Find the lines of the listing that contain the string "middle", and return them.
(Data to use Opens)
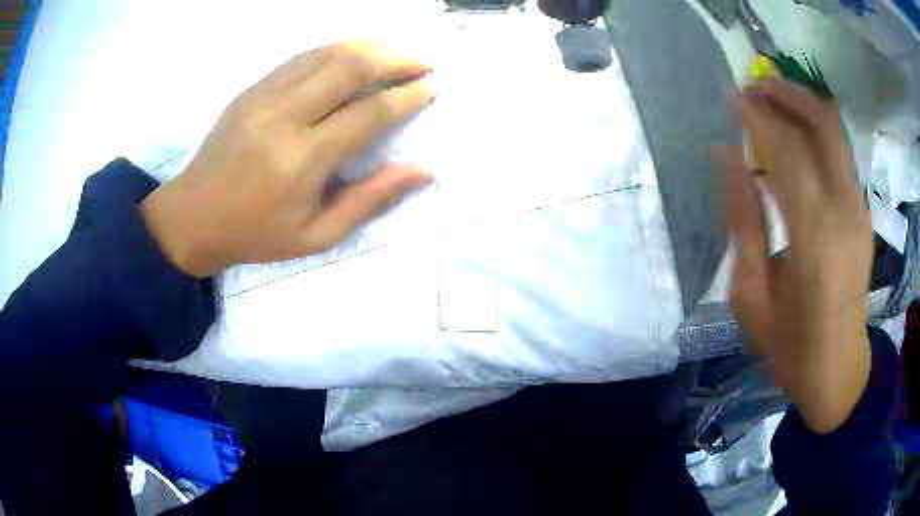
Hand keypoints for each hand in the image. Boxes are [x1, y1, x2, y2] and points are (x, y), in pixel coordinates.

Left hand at [140, 41, 435, 277]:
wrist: (192, 216)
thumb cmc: (255, 234)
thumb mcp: (316, 236)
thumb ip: (369, 200)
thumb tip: (423, 170)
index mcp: (302, 159)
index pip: (369, 113)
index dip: (408, 95)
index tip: (434, 86)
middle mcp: (285, 116)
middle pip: (350, 67)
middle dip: (397, 58)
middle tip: (425, 61)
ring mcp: (265, 95)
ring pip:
(Data to use Closes)
# Task output
middle mcp: (285, 116)
middle pip: (350, 67)
middle dip: (397, 58)
middle tip: (425, 61)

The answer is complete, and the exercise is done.